O Centro de Informação e Vigilância Sismovulcânica dos Açores (CIVISA) subiu o alerta vulcânico no canal Faial - Pico um nível acima do zero, passando de V0 (sistema vulcânico em fase de repouso) para V1 (sistema vulcânico em fase de equilíbrio metaestável). A região mantinha-se em V0 desde 21 de abril.
Alerta vulcânico do CIVISA no canal Faial - Pico: o que motivou a subida para V1
De acordo com um comunicado do CIVISA, “ocorreu novo incremento da atividade sísmica de baixa magnitude localizada ao longo da linha estrutural de direção NE [nordeste] - SW [sudoeste] que se estende no canal Faial - Pico, desde W [oeste] da Madalena até N [norte] do Lagido, abrangendo o Sistema Vulcânico Submarino do Cachorro, com profundidades que se desenvolvem verticalmente desde os 13 quilómetros até perto da superfície”.
O que implica o nível V1 na escala de vigilância
Este patamar é acionado quando existe “atividade fraca, ligeiramente acima dos níveis de referência, de origem tectónica, hidrotermal e/ou magmática”. Ainda assim, pode ser revisto “a qualquer momento”, uma vez que a sismicidade pode diminuir ou intensificar, e também porque “pode alterar-se o padrão de desgaseificação e/ou podem ocorrer movimentos de vertente, 'lahars' secundários ou explosões de vapor”.

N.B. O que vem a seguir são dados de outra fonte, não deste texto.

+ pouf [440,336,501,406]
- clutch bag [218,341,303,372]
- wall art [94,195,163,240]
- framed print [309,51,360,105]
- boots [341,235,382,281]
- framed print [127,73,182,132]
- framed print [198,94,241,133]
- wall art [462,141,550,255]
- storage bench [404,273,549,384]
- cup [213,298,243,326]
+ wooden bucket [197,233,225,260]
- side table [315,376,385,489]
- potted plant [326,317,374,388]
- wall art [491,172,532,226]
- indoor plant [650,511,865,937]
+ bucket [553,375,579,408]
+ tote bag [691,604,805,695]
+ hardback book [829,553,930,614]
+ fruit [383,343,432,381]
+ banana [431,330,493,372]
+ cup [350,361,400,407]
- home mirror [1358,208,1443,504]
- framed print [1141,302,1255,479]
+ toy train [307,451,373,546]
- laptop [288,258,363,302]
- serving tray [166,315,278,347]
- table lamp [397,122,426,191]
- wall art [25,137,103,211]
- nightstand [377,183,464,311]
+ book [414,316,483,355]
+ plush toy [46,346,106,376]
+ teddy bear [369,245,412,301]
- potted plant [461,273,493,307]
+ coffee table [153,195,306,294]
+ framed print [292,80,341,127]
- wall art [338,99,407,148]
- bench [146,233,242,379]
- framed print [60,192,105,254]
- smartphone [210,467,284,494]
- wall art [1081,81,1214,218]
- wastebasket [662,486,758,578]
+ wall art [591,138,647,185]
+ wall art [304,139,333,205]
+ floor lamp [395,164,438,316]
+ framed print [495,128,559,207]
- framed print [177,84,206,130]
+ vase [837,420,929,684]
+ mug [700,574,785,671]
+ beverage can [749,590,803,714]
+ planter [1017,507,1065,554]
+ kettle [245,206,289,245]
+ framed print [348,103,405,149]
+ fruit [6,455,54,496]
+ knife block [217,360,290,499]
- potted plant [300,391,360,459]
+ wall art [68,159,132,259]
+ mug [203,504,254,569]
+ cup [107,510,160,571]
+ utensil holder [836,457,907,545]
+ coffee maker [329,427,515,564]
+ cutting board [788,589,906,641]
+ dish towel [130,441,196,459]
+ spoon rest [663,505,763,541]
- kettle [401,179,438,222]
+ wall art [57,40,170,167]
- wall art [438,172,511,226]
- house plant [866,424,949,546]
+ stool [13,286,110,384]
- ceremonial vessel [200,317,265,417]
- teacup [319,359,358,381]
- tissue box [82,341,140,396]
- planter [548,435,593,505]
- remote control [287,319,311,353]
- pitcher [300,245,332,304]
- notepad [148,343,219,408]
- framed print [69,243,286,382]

A escala de vigilância tem oito níveis: começa no V0, correspondente a um sistema em repouso, e vai até ao V7, que já significa “erupção magmática ou hidromagmática em curso”.
No nível V1, a área entra numa “fase de equilíbrio metaestável”. Nesta condição, segundo o CIVISA, “se a atividade se verificar no mar, podem registar-se erupções submarinas sem outros sinais premonitores detetáveis pelas redes de monitorização existentes”.
Para já tudo tranquilo
“Esta alteração da fase de vigilância significa apenas uma alteração ao estado de base - ou seja, ao surgimento de atividade sísmica associada ao movimento de magma - mas representa ainda um nível baixo de risco”, afirma ao Expresso o geólogo Fernando Ornelas Marques. O investigador e consultor, com trabalho na área da geodinâmica e da tectónica, lembra que “as ilhas do Pico e do Faial fazem parte da mesma estrutura vulcânica, uma crista comum que, em períodos em que o nível do mar estava mais baixo, chegou a formar uma única ilha”.
Dentro desse enquadramento, sublinha que o canal entre as duas ilhas “não é uma barreira geológica, mas sim uma zona onde também existem estruturas que facilitam a ascensão de magma”. É uma explicação para a sismicidade agora observada, que decorre de “o magma estar a abrir caminho em profundidade, embora isso não permita prever se chegará ou não à superfície”.
Com base na informação pública disponível - e que considera limitada, até porque “os dados do CIVISA não são abertos nem para cientistas” -, o especialista frisa que “há uma probabilidade reduzida de ocorrência de erupção, sendo essencial acompanhar a evolução dos dados nos dias que se seguem”. Evoca, a propósito, o episódio da ilha de São Jorge, em 2022, quando uma crise sísmica muito marcada parecia indicar uma erupção que, no entanto, não se concretizou, evidenciando a incerteza associada a este tipo de processos.
Fernando Ornelas Marques chama ainda a atenção para o facto de, mesmo havendo sismicidade, poder não ser possível “determinar com precisão o local de uma eventual erupção, que pode ocorrer longe da área onde são sentidos os sismos, como sucedeu em La Palma em 2021”. Acrescenta também que o tipo de magma não é igual nas duas ilhas: “Enquanto o Pico apresenta sobretudo vulcanismo mais fluido, o Faial tem evidência de magma mais viscoso, associado a erupções potencialmente mais explosivas e perigosas”. Ainda assim, assinala que, para projeções mais robustas sobre a evolução do fenómeno, seria necessário dispor de informação mais detalhada sobre os sismos e sobre as estruturas tectónicas.
O CIVISA refere igualmente que o alerta “vigorará por um período de oito dias, caso não haja, entretanto, lugar a nova informação”. Em abril, este mesmo nível V1 já tinha sido aplicado no grupo Central açoriano (entre 9 e 21 de abril), devido a uma atividade sísmica “ligeiramente acima do normal” nessa área.
Quanto ao historial eruptivo, a erupção mais recente no Faial aconteceu no Vulcão dos Capelinhos, há 67 anos, e prolongou-se por 13 meses (entre 27 de setembro de 1957 e 24 de outubro de 1958). Na ilha do Pico, a última erupção em terra é do século XVIII (1718). Existe também registo de uma erupção submarina em 1963, ao largo da ilha, a norte do Cachorro.